= Elisabeth Gasteiger =

Swiss bioinformatician

Elisabeth Gasteiger is a Swiss bioinformatician known for her work in developing and managing tools for protein analysis. Her efforts have been instrumental in advancing proteomics research, particularly through her contributions to the ExPASy (Expert Protein Analysis System), a bioinformatics resource platform. She currently holds the position of Senior User Experience and Support Manager at the Swiss Institute of Bioinformatics (SIB).

== Career ==
Gasteiger's work at the Swiss Institute of Bioinformatics (SIB) has been instrumental in the development and enhancement of key bioinformatics resources, including the UniProt database, an integrated platform that combines protein sequence data from Swiss-Prot, TrEMBL, and PIR, as well as the ExPASy platform, which provides a suite of tools to support protein sequence analysis and related research.
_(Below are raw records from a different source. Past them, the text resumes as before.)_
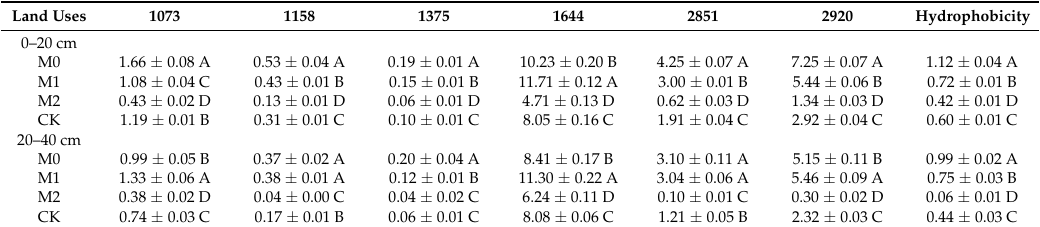
Figure 2. FTIR (fourier transform infrared spectra) of bulk soil organic carbon (SOC) in topsoil ( a ) and subsoil ( b ) soil layer under different management strategies. Spectra were stacked to facilitate visualization of the differences between different management strategies. Table 2. The intensity (area) of each peak determined by FTIR spectroscopy in SOM (mean ± SD, n =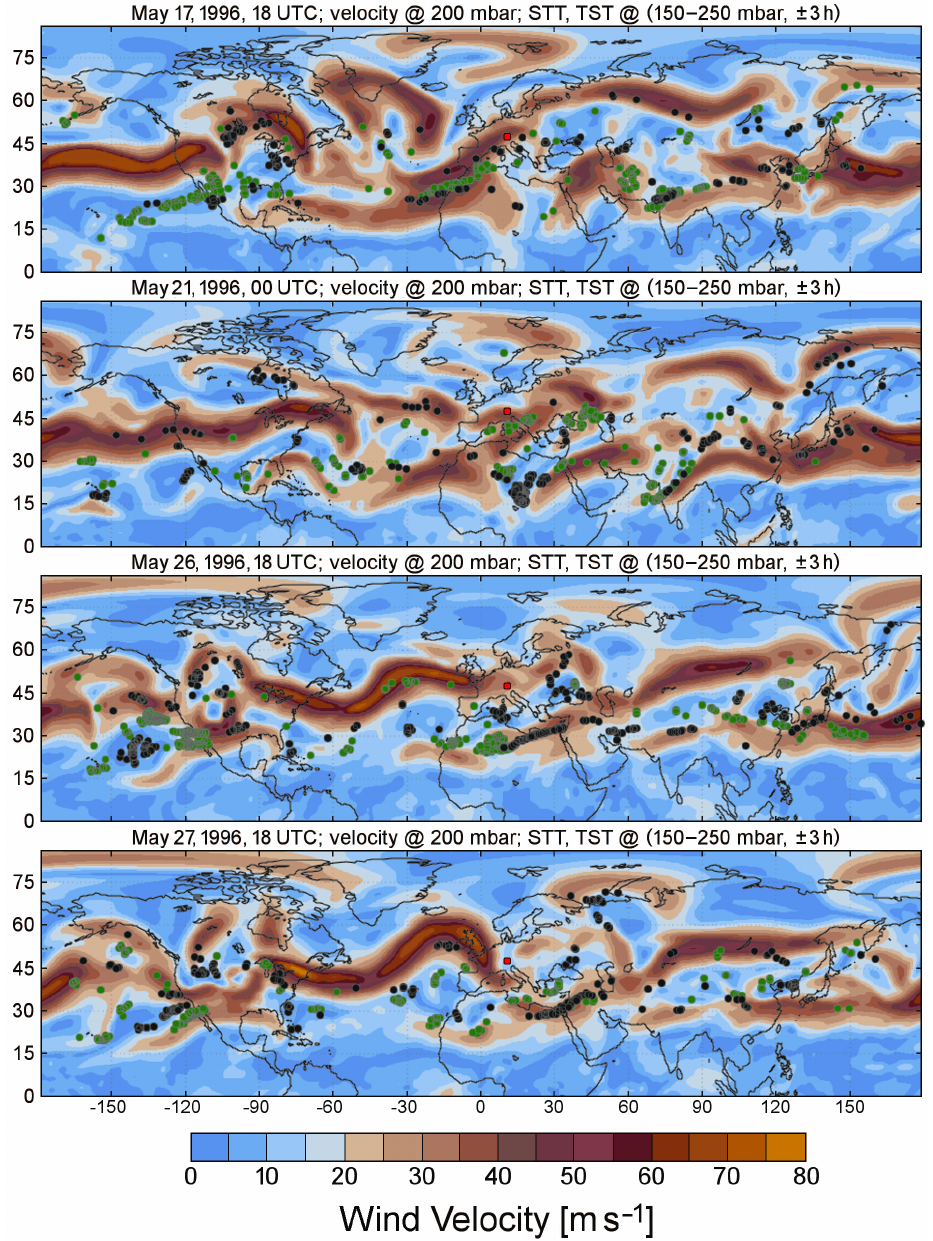
Fig. 7. Selected examples of the ECMWF/LAGRANTO visualizations of the jet streams for Case 1; the position of Garmisch-Partenkirchen is marked with a red dot next to the centre of each panel. The wind speed is colour coded. The positions where trajectories revealed STT or TST between 150 and 200mbar are marked by green and black dots,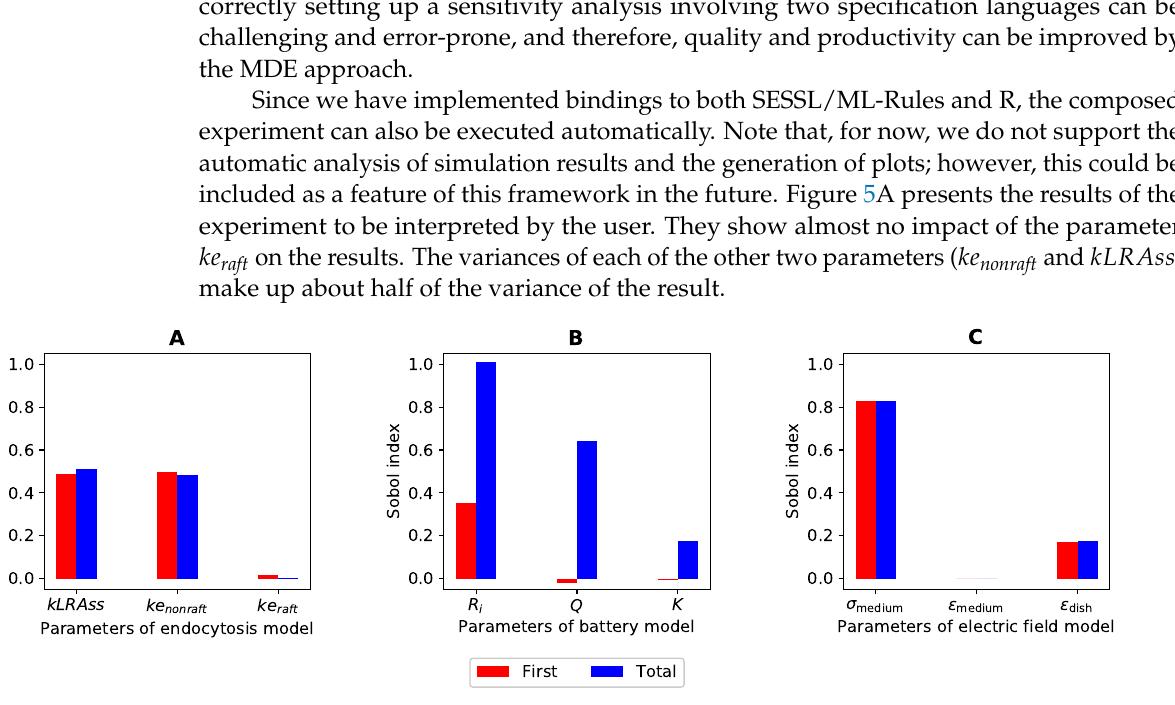
Figure 5. First- and total-order Sobol indices calculated for the three models. Whereas the Wnt model ( A ) and the electric fields model ( C ) show linear behaviors, the difference between the first- and total-order values of the battery model ( B ) indicates that the behavior of the model is governed by the interaction of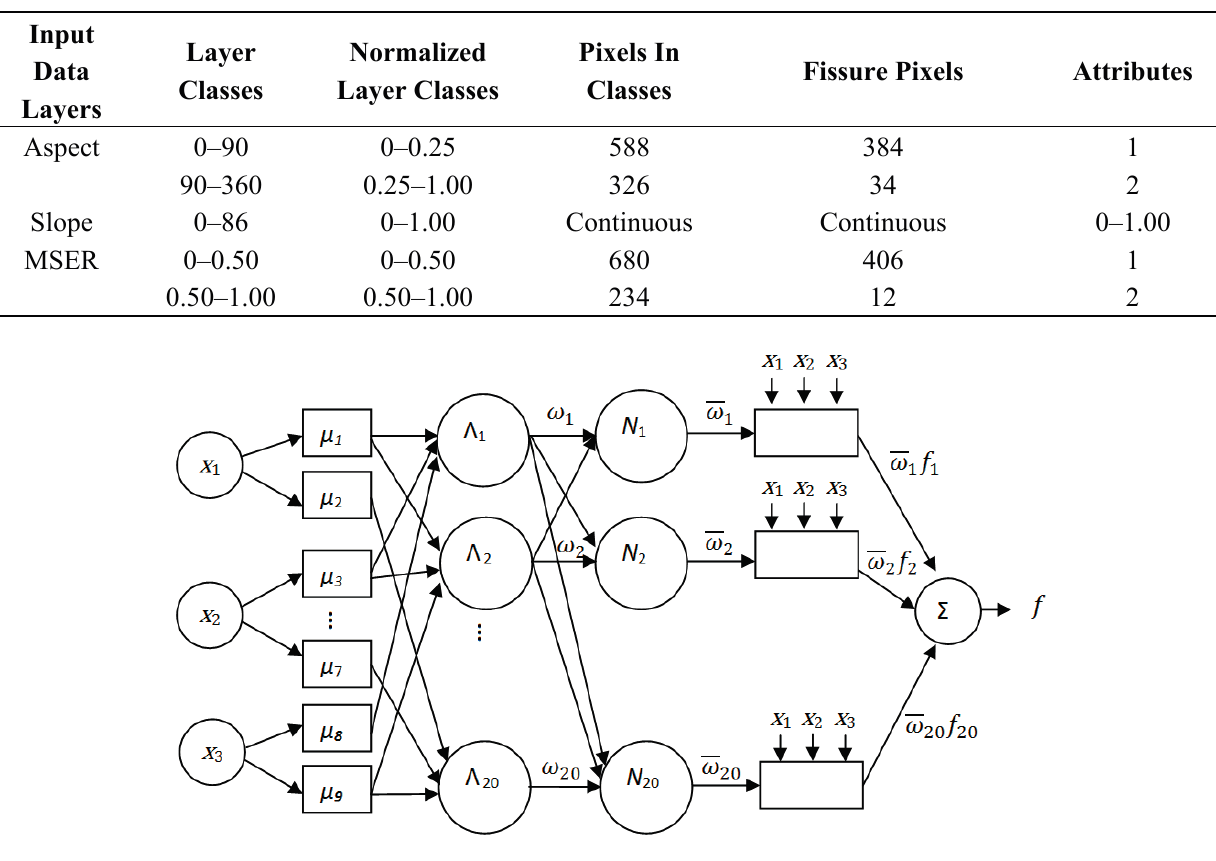
Table 3. The summary of input data layers.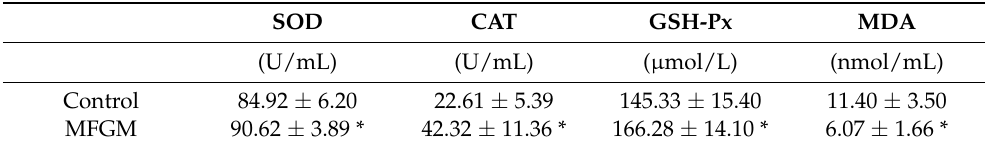
Table 2. Effects of milk fat globule membrane on antioxidant indices in the blood serum of the mice at 18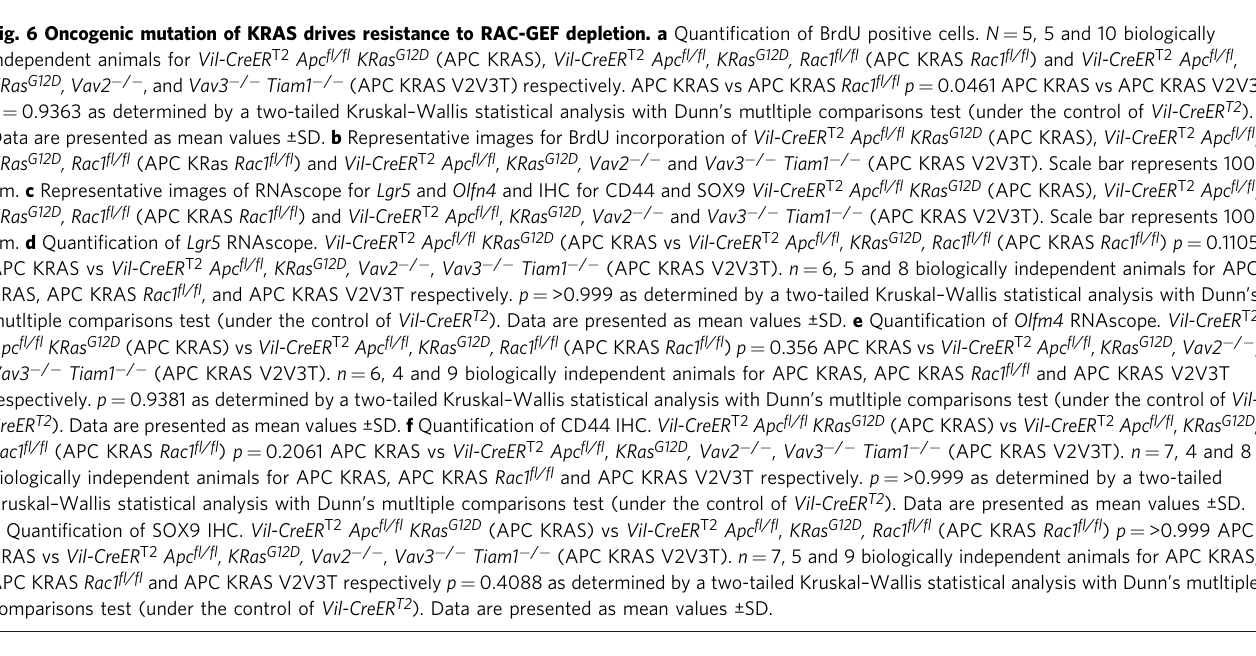
Fig. 6 Oncogenic mutation of KRAS drives resistance to RAC-GEF depletion. a Quanti fi cation of BrdU positive cells. N = 5, 5 and 10 biologically independent animals for Vil-CreER T2 Apc fl /fl KRas G12D (APC KRAS), Vil-CreER T2 Apc fl / fl , KRas G12D , Rac1 fl / fl (APC KRAS Rac1 fl / fl ) and Vil-CreER T2 Apc fl /fl , KRas G12D , Vav2 − / − , and Vav3 − / − Tiam1 − / − (APC KRAS V2V3T) respectively. APC KRAS vs APC KRAS Rac1 fl / fl p = 0.0461 APC KRAS vs APC KRAS V2V3 p = 0.9363 as determined by a two-tailed Kruskal – Wallis statistical analysis with Dunn ’ s mutltiple comparisons test (under the control of Vil-CreER T2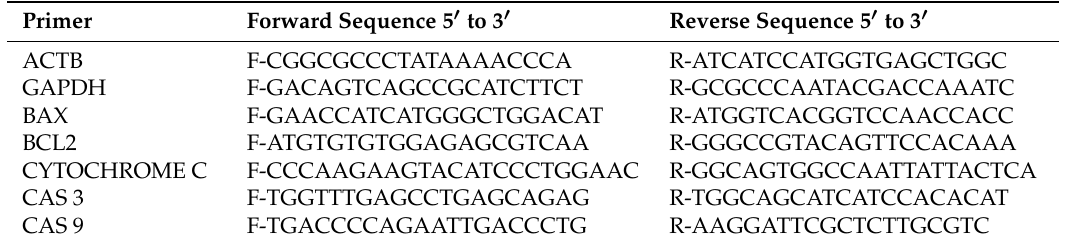
Table 1. Primer sequences used in quantitative polymerase chain reaction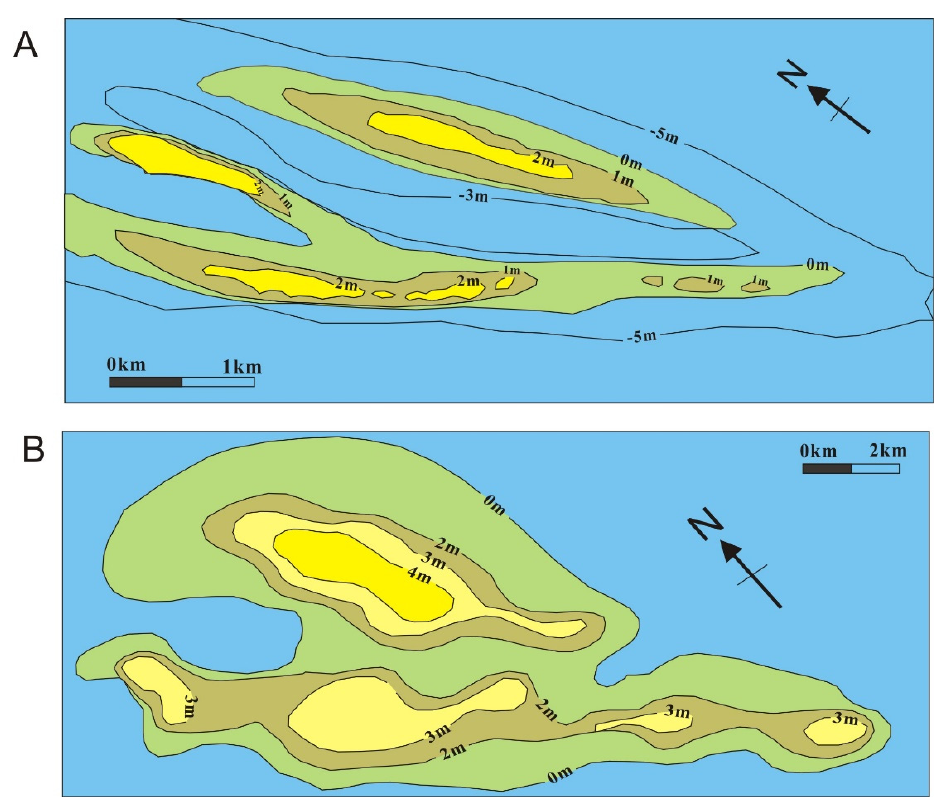
Figure 9. Spatial distribution of lobate tidal bars in McMurray Formation and Gironde Estuary: ( A ) bathymetry of lobate tidal bar in Gironde Estuary, France (modified from Billy et al., 2012); ( B ) Isopach map of Sand bar complex unit 6, McMurray Formation).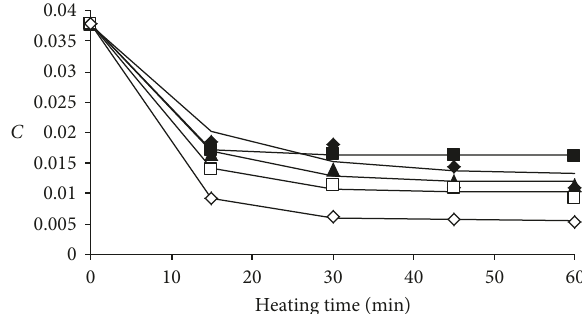
50 ° C, 70 ° C, 90 ° C, 100 ° C, 110 ° C, and ∆ 120 ° C). ◆ ■ ▲ □ ◇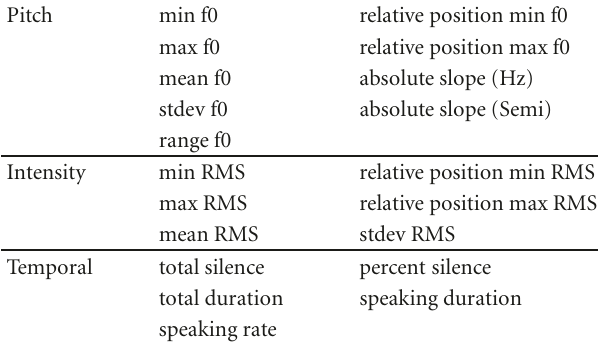
Table 1: In our experiments, we use a standard set of pitch, intensity, and temporal prosodic features.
She has played a pivotal role in the development and enhancement of the ExPASy (Expert Protein Analysis System) platform, coordinating software development within the Swiss-Prot group at SIB and overseeing the ExPASy server.

One of her notable contributions is the development of ProtParam, a tool hosted on the ExPASy server that allows researchers to compute various physical and chemical parameters of a protein sequence, such as its molecular weight, theoretical pI, amino acid composition, and extinction coefficient.

In her role as User Experience & Support Manager with the Swiss-Prot Group at SIB, she contributed to the deployment of the Cellosaurus database on the ExPASy platform in May 2015, significantly enhancing its development as a standalone resource for life sciences research.

She has also contributed to other bioinformatics resources, including the creation of the ABCD database, a repository for chemically defined antibodies, which serves as a valuable resource for researchers in the field of immunology. Additionally, she has been associated with the development of the Glycomics@ExPASy platform, which aims to bridge the gap in glycomics research by providing access to a variety of databases and tools dedicated to the study of glycans and glycoproteins.

Her ongoing work has contributed to the success of UniProt as a leading resource for protein sequence classification, annotation, and functional analysis, supporting researchers worldwide in molecular biology, genomics, and proteomics.

She has been instrumental in providing critical support to researchers by developing and managing bioinformatics tools that improve the accessibility and accuracy of protein sequence data.

== Selected publications ==
- Gasteiger, E., Hoogland, C., Gattiker, A., Duvaud, S., Wilkins, M. R., Appel, R. D., Bairoch, A. (2003). "ExPASy: SIB bioinformatics resource portal." Nucleic Acids Research, 31(13), 3787–3793. doi:10.1093/nar/gkg557.
- Gasteiger, E., Hoogland, C., Gattiker, A., Duvaud, S., Wilkins, M. R., Appel, R. D., Bairoch, A. (2005). "Protein identification and analysis tools on the ExPASy server." In: Walker, J. M. (ed.), The Proteomics Protocols Handbook, pp. 571–607. Humana Press. doi:10.1385/1-59259-890-0:571.
- Gasteiger, E., Jung, E., Bairoch, A. (2001). "The SWISS-PROT protein sequence database and its applications in proteomics." Bioinformatics, 17(2), 305–306. doi:10.1093/bioinformatics/17.2.305.
- Boeckmann, B., Bairoch, A., Apweiler, R., Blatter, M. C., Estreicher, A., Gasteiger, E., et al. (2003). "The SWISS-PROT protein knowledgebase and its applications to proteomics." Bioinformatics, 19(2), 1–10. doi:10.1093/bioinformatics/19.2.1.
- Gasteiger, E., UniProt Consortium. (2001). "UniProt: The universal protein knowledgebase." Nucleic Acids Research, 46(D1), D136–D139. doi:10.1093/nar/gkx1098.
- Gasteiger, E., UniProt Consortium. (2009). "The protein knowledgebase: UniProt and its applications." Bioinformatics, 25(11), 1626–1637. doi:10.1093/bioinformatics/btp183.